Синтии захотелось заплакать. Вероятно, заметив слезы в ее глазах, Рамон вдруг сменил тон и сказал отрывисто:

— Раз уж мы сделали остановку, пошли поищем, где здесь можно перекусить.

Синтия не стала возражать.

Примерно через полчаса они снова отправились в путь. После кофе с сандвичем Синтия почувствовала себя гораздо лучше, напряжение отпустило ее.

— Скажи, что такое «Трамп»? — попросила она.

Рамон взглянул на нее и тут же отвел глаза.

Синтия решила, что он не станет отвечать, — ведь она снова коснулась запретной темы их прошлого.

— Ты что-то еще вспомнила? — осторожно поинтересовался Рамон.

— Нет, просто имя.

Рамон кивнул.

— Это название отеля, — чуть погодя удовлетворил он любопытство Синтии, но уточнять ничего не стал.

Она нахмурилась.

— Один из тех, что входят в твою группу отелей?

— Только в Балтиморе у меня их шесть, — туманно отозвался Рамон.

— Не там ли мы встретились?

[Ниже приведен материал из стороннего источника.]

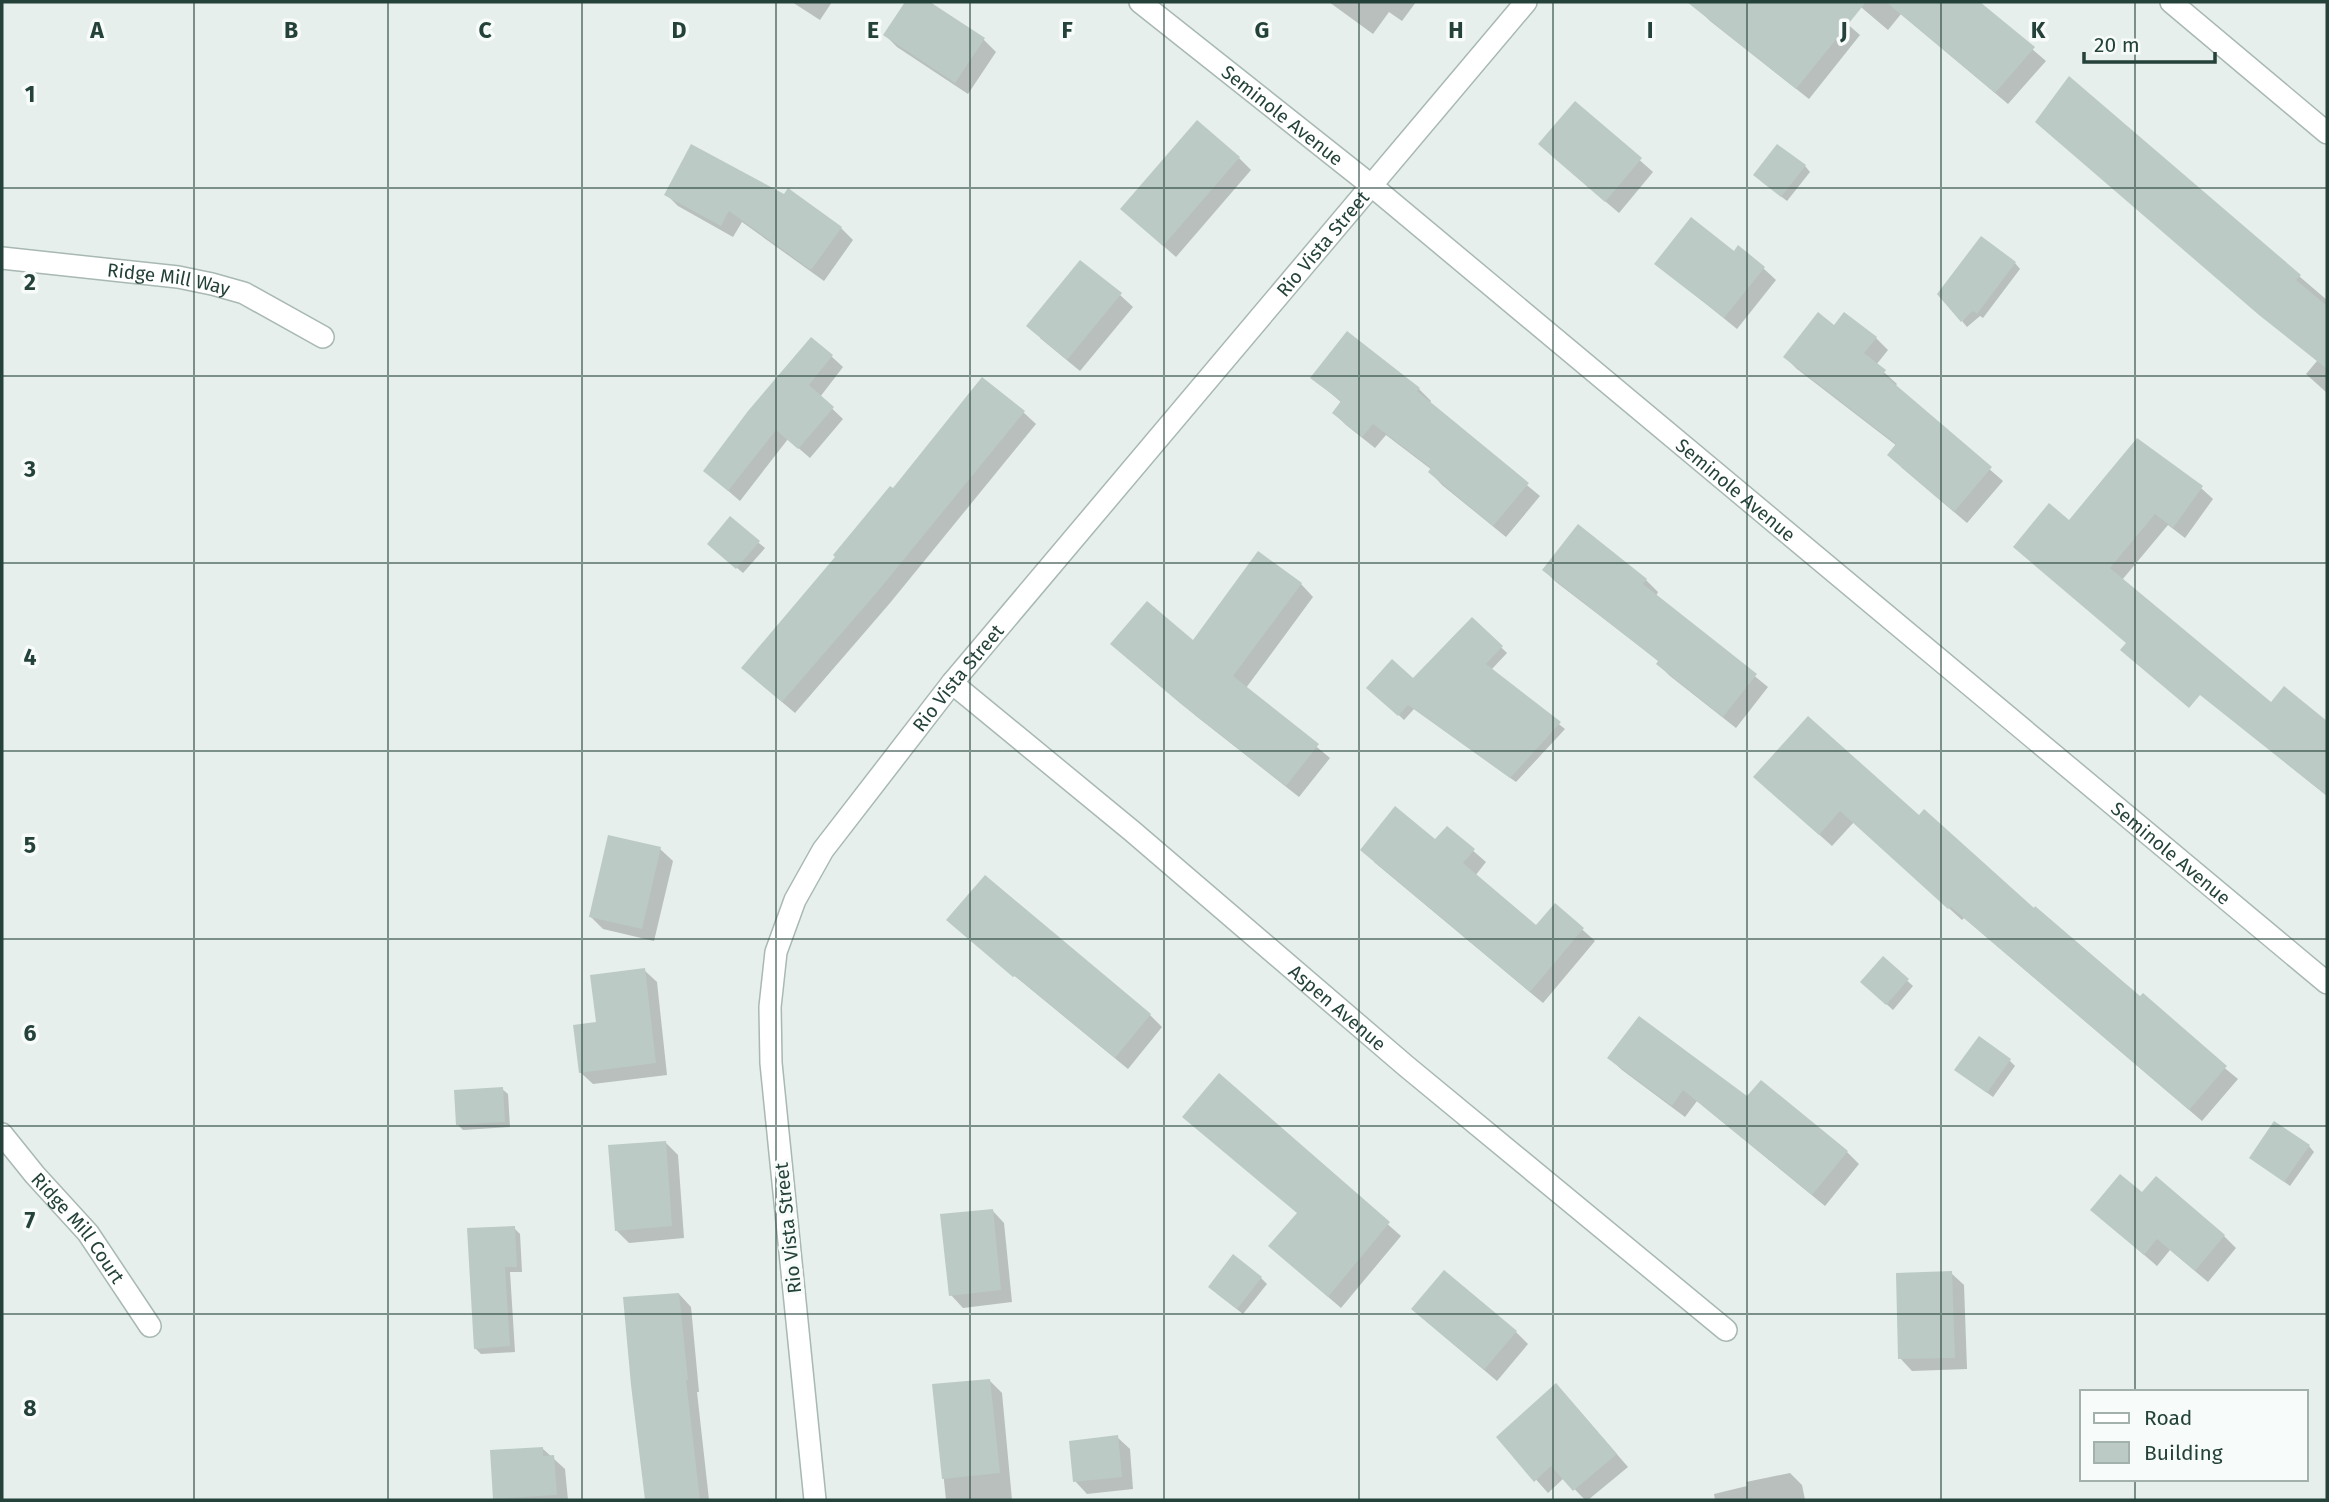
<svg xmlns="http://www.w3.org/2000/svg" width="2329" height="1502" font-family="'Fira Sans',sans-serif">
  <rect width="100%" height="100%" fill="#e6efeb"/>
  <g fill="#0003">
    <path d="M 792,2 L 832,2 L 820,20 Z"/>
    <path d="M 907,2 L 927,2 L 984,40 L 996,52 L 968,94 L 897,47 L 885,35 Z"/>
    <path d="M 1329,2 L 1416,2 L 1402,21 L 1389,12 L 1373,34 Z"/>
    <path d="M 1706,2 L 1822,2 L 1860,35 L 1809,99 L 1710,21 L 1699,10 Z"/>
    <path d="M 1855,2 L 1977,2 L 2046,61 L 2008,104 L 1901,14 L 1888,30 Z"/>
    <path d="M 2069,79 L 2327,300 L 2327,393 L 2306,374 L 2317,361 Z"/>
    <path d="M 1575,103 L 1653,172 L 1619,213 L 1552,156 Z"/>
    <path d="M 1239,158 L 1251,170 L 1176,257 L 1135,221 Z"/>
    <path d="M 1805,166 L 1810,172 L 1787,201 L 1761,181 Z"/>
    <path d="M 666,194 L 841,228 L 853,240 L 824,281 L 742,222 L 733,237 L 678,206 Z"/>
    <path d="M 1734,253 L 1763,268 L 1776,280 L 1737,329 L 1657,264 Z"/>
    <path d="M 2015,263 L 2020,269 L 1983,318 L 1980,316 L 1967,327 L 1962,321 Z"/>
    <path d="M 1120,295 L 1133,307 L 1080,371 L 1040,338 Z"/>
    <path d="M 1835,327 L 1876,338 L 1888,350 L 1876,365 L 1897,384 L 1895,387 L 2003,481 L 1967,523 L 1901,467 L 1897,446 L 1797,369 L 1785,357 Z"/>
    <path d="M 831,356 L 843,367 L 820,397 L 843,419 L 810,458 L 788,439 L 740,501 L 705,471 Z"/>
    <path d="M 1312,377 L 1419,389 L 1431,401 L 1429,404 L 1540,496 L 1506,537 L 1442,485 L 1430,472 L 1432,470 L 1386,435 L 1375,448 L 1346,425 L 1334,413 L 1342,403 Z"/>
    <path d="M 1023,412 L 1036,424 L 890,603 L 795,713 L 756,680 L 837,557 L 893,490 Z"/>
    <path d="M 2201,488 L 2213,499 L 2185,538 L 2168,525 L 2122,580 L 2128,643 L 2069,522 Z"/>
    <path d="M 730,519 L 765,548 L 743,573 L 715,549 Z"/>
    <path d="M 1259,553 L 1301,584 L 1313,597 L 1246,688 L 1330,758 L 1299,797 L 1196,716 L 1125,656 L 1193,642 Z"/>
    <path d="M 1544,570 L 1646,580 L 1658,592 L 1656,596 L 1768,687 L 1736,728 L 1670,676 L 1658,664 L 1660,662 L 1556,582 Z"/>
    <path d="M 1472,619 L 1507,653 L 1491,670 L 1565,729 L 1516,782 L 1414,709 L 1404,720 L 1369,687 L 1413,680 Z"/>
    <path d="M 2284,689 L 2327,723 L 2327,796 L 2215,705 L 2271,705 Z"/>
    <path d="M 1768,789 L 1919,817 L 2238,1079 L 2202,1121 L 1964,918 L 1962,920 L 1854,822 L 1832,846 Z"/>
    <path d="M 1447,828 L 1486,862 L 1475,876 L 1536,928 L 1555,905 L 1595,941 L 1543,1003 L 1374,862 L 1435,842 Z"/>
    <path d="M 660,849 L 673,861 L 654,941 L 603,929 L 591,917 Z"/>
    <path d="M 961,932 L 1150,1015 L 1162,1027 L 1128,1069 Z"/>
    <path d="M 1883,959 L 1913,986 L 1893,1010 L 1862,982 Z"/>
    <path d="M 644,970 L 657,982 L 667,1075 L 593,1084 L 580,1072 Z"/>
    <path d="M 1609,1058 L 1748,1099 L 1847,1152 L 1859,1164 L 1825,1206 L 1697,1101 L 1685,1117 L 1622,1070 Z"/>
    <path d="M 2009,1060 L 2015,1066 L 1993,1097 L 1956,1070 Z"/>
    <path d="M 1219,1076 L 1401,1236 L 1341,1308 L 1283,1258 L 1298,1214 Z"/>
    <path d="M 502,1089 L 508,1094 L 510,1127 L 463,1130 L 457,1124 Z"/>
    <path d="M 665,1142 L 678,1155 L 684,1238 L 629,1243 L 616,1230 Z"/>
    <path d="M 2309,1146 L 2314,1152 L 2290,1186 L 2252,1158 Z"/>
    <path d="M 2142,1195 L 2224,1236 L 2236,1248 L 2208,1282 L 2170,1250 L 2157,1266 L 2092,1210 Z"/>
    <path d="M 992,1210 L 1004,1223 L 1012,1302 L 963,1308 L 951,1295 Z"/>
    <path d="M 514,1228 L 520,1234 L 522,1272 L 510,1272 L 515,1352 L 481,1354 L 475,1348 Z"/>
    <path d="M 1951,1273 L 1964,1285 L 1967,1369 L 1912,1371 L 1900,1358 Z"/>
    <path d="M 1261,1278 L 1267,1284 L 1243,1314 L 1216,1293 Z"/>
    <path d="M 679,1294 L 691,1307 L 699,1392 L 697,1392 L 709,1500 L 647,1500 L 633,1385 Z"/>
    <path d="M 1426,1321 L 1516,1332 L 1528,1344 L 1497,1381 Z"/>
    <path d="M 989,1380 L 1002,1393 L 1012,1500 L 946,1500 L 934,1385 Z"/>
    <path d="M 1568,1398 L 1628,1467 L 1588,1500 L 1585,1500 L 1564,1478 L 1548,1493 L 1498,1437 Z"/>
    <path d="M 1117,1437 L 1130,1449 L 1133,1489 L 1087,1494 L 1075,1481 Z"/>
    <path d="M 542,1448 L 565,1469 L 568,1500 L 497,1500 L 495,1498 Z"/>
    <path d="M 1790,1473 L 1802,1485 L 1805,1500 L 1715,1500 L 1714,1494 L 1747,1486 L 1746,1482 Z"/>
  </g>
  <g fill="#bbcac4">
    <path d="M 905,2 L 930,2 L 985,38 L 955,83 L 883,35 Z"/>
    <path d="M 1687,2 L 1866,2 L 1796,89 Z"/>
    <path d="M 1886,2 L 1980,2 L 2035,47 L 1995,93 Z"/>
    <path d="M 2069,76 L 2301,275 L 2296,280 L 2327,306 L 2327,369 L 2259,315 L 2035,122 Z"/>
    <path d="M 1575,101 L 1642,158 L 1605,202 L 1538,144 Z"/>
    <path d="M 1197,120 L 1240,157 L 1163,246 L 1120,209 Z"/>
    <path d="M 691,144 L 784,194 L 788,188 L 842,227 L 811,270 L 729,211 L 721,226 L 664,195 Z"/>
    <path d="M 1777,144 L 1806,165 L 1781,197 L 1753,175 Z"/>
    <path d="M 1691,217 L 1734,251 L 1738,245 L 1765,267 L 1724,318 L 1654,264 Z"/>
    <path d="M 1981,236 L 2016,262 L 1977,314 L 1973,311 L 1961,322 L 1937,294 Z"/>
    <path d="M 1080,260 L 1122,293 L 1067,360 L 1026,326 Z"/>
    <path d="M 1818,312 L 1834,325 L 1844,312 L 1877,337 L 1864,353 L 1886,370 L 1883,374 L 1992,467 L 1954,512 L 1887,455 L 1896,444 L 1783,357 Z"/>
    <path d="M 1347,331 L 1420,388 L 1417,391 L 1529,483 L 1493,526 L 1428,472 L 1431,468 L 1373,424 L 1362,437 L 1332,413 L 1341,401 L 1310,378 Z"/>
    <path d="M 811,337 L 833,355 L 809,385 L 834,407 L 798,449 L 776,430 L 728,491 L 703,471 L 748,411 Z"/>
    <path d="M 982,377 L 1025,411 L 878,591 L 782,702 L 741,668 L 835,557 L 833,555 L 890,486 L 893,488 Z"/>
    <path d="M 2137,438 L 2203,486 L 2173,528 L 2155,514 L 2110,568 L 2271,702 L 2284,686 L 2327,721 L 2327,796 L 2200,695 L 2189,708 L 2120,650 L 2126,643 L 2013,547 L 2049,503 L 2069,520 Z"/>
    <path d="M 730,516 L 760,541 L 736,569 L 707,544 Z"/>
    <path d="M 1578,524 L 1647,579 L 1643,584 L 1757,674 L 1723,717 L 1656,664 L 1658,661 L 1542,570 Z"/>
    <path d="M 1258,551 L 1302,583 L 1233,676 L 1319,744 L 1286,786 L 1181,704 L 1110,644 L 1147,601 L 1193,640 Z"/>
    <path d="M 1472,617 L 1503,646 L 1486,664 L 1561,722 L 1510,778 L 1408,705 L 1398,716 L 1366,688 L 1392,659 L 1413,678 Z"/>
    <path d="M 1808,716 L 1919,815 L 1924,809 L 2034,908 L 2035,906 L 2140,996 L 2143,993 L 2227,1066 L 2189,1110 L 1951,907 L 1948,909 L 1840,811 L 1819,835 L 1753,777 Z"/>
    <path d="M 1395,806 L 1435,839 L 1447,826 L 1475,849 L 1463,863 L 1536,925 L 1555,903 L 1584,928 L 1530,992 L 1360,850 Z"/>
    <path d="M 608,835 L 661,847 L 642,929 L 589,917 Z"/>
    <path d="M 985,875 L 1151,1014 L 1115,1058 L 1015,976 L 1013,977 L 946,920 Z"/>
    <path d="M 1883,956 L 1909,979 L 1886,1005 L 1860,982 Z"/>
    <path d="M 645,968 L 656,1063 L 579,1073 L 573,1025 L 596,1022 L 590,975 Z"/>
    <path d="M 1639,1016 L 1747,1096 L 1761,1080 L 1848,1151 L 1812,1195 L 1683,1090 L 1672,1106 L 1607,1058 Z"/>
    <path d="M 1979,1036 L 2011,1059 L 1987,1093 L 1954,1070 Z"/>
    <path d="M 1219,1073 L 1390,1222 L 1328,1297 L 1268,1246 L 1297,1213 L 1182,1117 Z"/>
    <path d="M 503,1087 L 505,1122 L 456,1125 L 454,1090 Z"/>
    <path d="M 2274,1121 L 2310,1145 L 2284,1182 L 2249,1158 Z"/>
    <path d="M 666,1141 L 672,1226 L 615,1231 L 608,1145 Z"/>
    <path d="M 2120,1174 L 2142,1192 L 2156,1176 L 2225,1235 L 2195,1271 L 2157,1239 L 2144,1255 L 2090,1210 Z"/>
    <path d="M 993,1209 L 1001,1290 L 949,1296 L 940,1214 Z"/>
    <path d="M 515,1226 L 517,1267 L 505,1267 L 510,1346 L 474,1349 L 467,1228 Z"/>
    <path d="M 1233,1254 L 1262,1277 L 1237,1309 L 1208,1287 Z"/>
    <path d="M 1444,1270 L 1517,1331 L 1484,1370 L 1411,1309 Z"/>
    <path d="M 1952,1271 L 1955,1358 L 1898,1359 L 1896,1273 Z"/>
    <path d="M 679,1293 L 688,1380 L 686,1380 L 700,1500 L 645,1500 L 631,1385 L 623,1297 Z"/>
    <path d="M 990,1379 L 1000,1473 L 942,1479 L 932,1384 Z"/>
    <path d="M 1556,1383 L 1617,1454 L 1573,1491 L 1551,1466 L 1534,1482 L 1496,1437 Z"/>
    <path d="M 1118,1435 L 1122,1477 L 1073,1482 L 1069,1441 Z"/>
    <path d="M 543,1447 L 543,1456 L 554,1455 L 557,1495 L 493,1499 L 490,1450 Z"/>
  </g>
  <g fill="none" stroke-linecap="round" stroke-linejoin="round">
    <g stroke="#a8b8b2" stroke-width="24">
      <g id="street">
        <path id="s1" d="M 1140,2 L 1372,186 L 2327,983"/>
        <path d="M 2171,2 L 2327,133"/>
        <path id="s2" d="M 2,258 L 178,277 L 212,284 L 244,293 L 323,337"/>
        <path id="s3" d="M 952,683 L 1132,831 L 1406,1066 L 1726,1330"/>
        <path id="s4" d="M 2,1134 L 35,1175 L 88,1233 L 150,1326"/>
        <path id="s5" d="M 815,1500 L 771,1063 L 770,1007 L 776,952 L 795,900 L 823,850 L 952,683 L 1526,2"/>
      </g>
    </g>
    <use href="#street" stroke="#fff" stroke-width="21"/>
  </g>
  <path fill="none" stroke="#24423a" stroke-width="2" stroke-opacity="0.55" d="M 194,2 L 194,1500M 388,2 L 388,1500M 582,2 L 582,1500M 776,2 L 776,1500M 970,2 L 970,1500M 1164,2 L 1164,1500M 1359,2 L 1359,1500M 1553,2 L 1553,1500M 1747,2 L 1747,1500M 1941,2 L 1941,1500M 2135,2 L 2135,1392M 2,188 L 2327,188M 2,376 L 2327,376M 2,563 L 2327,563M 2,751 L 2327,751M 2,939 L 2327,939M 2,1126 L 2327,1126M 2,1314 L 2327,1314M 2135,1479 L 2135,1500"/>
  <g text-anchor="middle" dominant-baseline="central" stroke-width="7" stroke-linejoin="round" paint-order="stroke">
    <g font-size="19" fill="#24423a" stroke="#f7fbf9">
      <text stroke="none"><textPath href="#s1" startOffset="182">Seminole Avenue</textPath></text>
      <text stroke="none"><textPath href="#s5" startOffset="1449">Rio Vista Street</textPath></text>
      <text stroke="none"><textPath href="#s2" startOffset="168">Ridge Mill Way</textPath></text>
      <text stroke="none"><textPath href="#s1" startOffset="770">Seminole Avenue</textPath></text>
      <text stroke="none"><textPath href="#s5" startOffset="882">Rio Vista Street</textPath></text>
      <text stroke="none"><textPath href="#s1" startOffset="1337">Seminole Avenue</textPath></text>
      <text stroke="none"><textPath href="#s3" startOffset="504">Aspen Avenue</textPath></text>
      <text transform="translate(788 1228) rotate(-96)">Rio Vista Street</text>
      <text stroke="none"><textPath href="#s4" startOffset="121">Ridge Mill Court</textPath></text>
    </g>
  </g>
  <g font-size="23" text-anchor="middle" font-weight="bold" fill="#24423a" stroke="#f7fbf9" stroke-width="7" stroke-linejoin="round" paint-order="stroke">
    <text x="97" y="38">A</text>
    <text x="291" y="38">B</text>
    <text x="485" y="38">C</text>
    <text x="679" y="38">D</text>
    <text x="873" y="38">E</text>
    <text x="1067" y="38">F</text>
    <text x="1262" y="38">G</text>
    <text x="1456" y="38">H</text>
    <text x="1650" y="38">I</text>
    <text x="1844" y="38">J</text>
    <text x="2038" y="38">K</text>
    <text x="30" y="102">1</text>
    <text x="30" y="290">2</text>
    <text x="30" y="477">3</text>
    <text x="30" y="665">4</text>
    <text x="30" y="853">5</text>
    <text x="30" y="1041">6</text>
    <text x="30" y="1228">7</text>
    <text x="30" y="1416">8</text>
  </g>
  <rect width="2329" height="1502" fill="none" stroke="#24423a" stroke-width="7"/>
  <rect x="2080" y="1390" width="228" height="91" fill="#f7fbf9" stroke="#a3b1ad" stroke-width="2"/>
  <rect x="2094" y="1413" width="35" height="10" fill="#ffffff" stroke="#a3b1ad" stroke-width="2"/>
  <text x="2144" y="1425" font-size="21" fill="#24423a">Road</text>
  <rect x="2094" y="1442" width="35" height="21" fill="#bbcac4" stroke="#a3b1ad" stroke-width="2"/>
  <text x="2144" y="1460" font-size="21" fill="#24423a">Building</text>
  <path d="M2084 52v10h131v-10" fill="none" stroke="#24423a" stroke-width="3.5"/>
  <text x="2094" y="52" font-size="21" fill="#24423a" stroke="#f7fbf9" stroke-width="5" paint-order="stroke">20 m</text>
</svg>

Я что, работала в «Трампе»?

— Да.

— Теперь понятно, о чем говорил Рэй Джонстон, — не скрывая удовлетворения, подытожила Синтия.

— Смотри, какая туча, вот-вот разразится ливень! — воскликнул Рамон, указывая вперед. — Похоже, мы попали в самый эпицентр!

Он оказался прав — буквально тут же полило как из ведра.

— Теперь не отвлекай меня от дороги, — велел он, включая «дворники».

Прекрасно понимая, что Рамону блестяще удалось отвлечь ее внимание, Синтия, тем не менее, подчинилась, поскольку вокруг все заволокло сплошной завесой дождя. Видимость стала почти нулевой, и отвлекать Рамона от дороги было равносильно самоубийству.

Чтобы как-то скрасить повисшую в салоне машины напряженную тишину, Рамон включил радио, и оттуда полились бодрые звуки шлягера месяца.

Так они и пробирались сквозь ливень, запертые вдвоем в тесном пространстве салона, под аккомпанемент дождя, ритмичной музыки и мерного шороха работающих «дворников». Вскоре Синтию стало клонить в сон.

Рамон время от времени бросал на нее взгляды и постепенно успокаивался. Он с облегчением понял, что наконец нащупал правильный путь общения с Синтией — говорить правду, но в умеренных дозах, чтобы не шокировать ее. Между тем он прекрасно понимал, что эта половинчатость не может продолжаться вечно и когда-нибудь придется открыть Синтии все.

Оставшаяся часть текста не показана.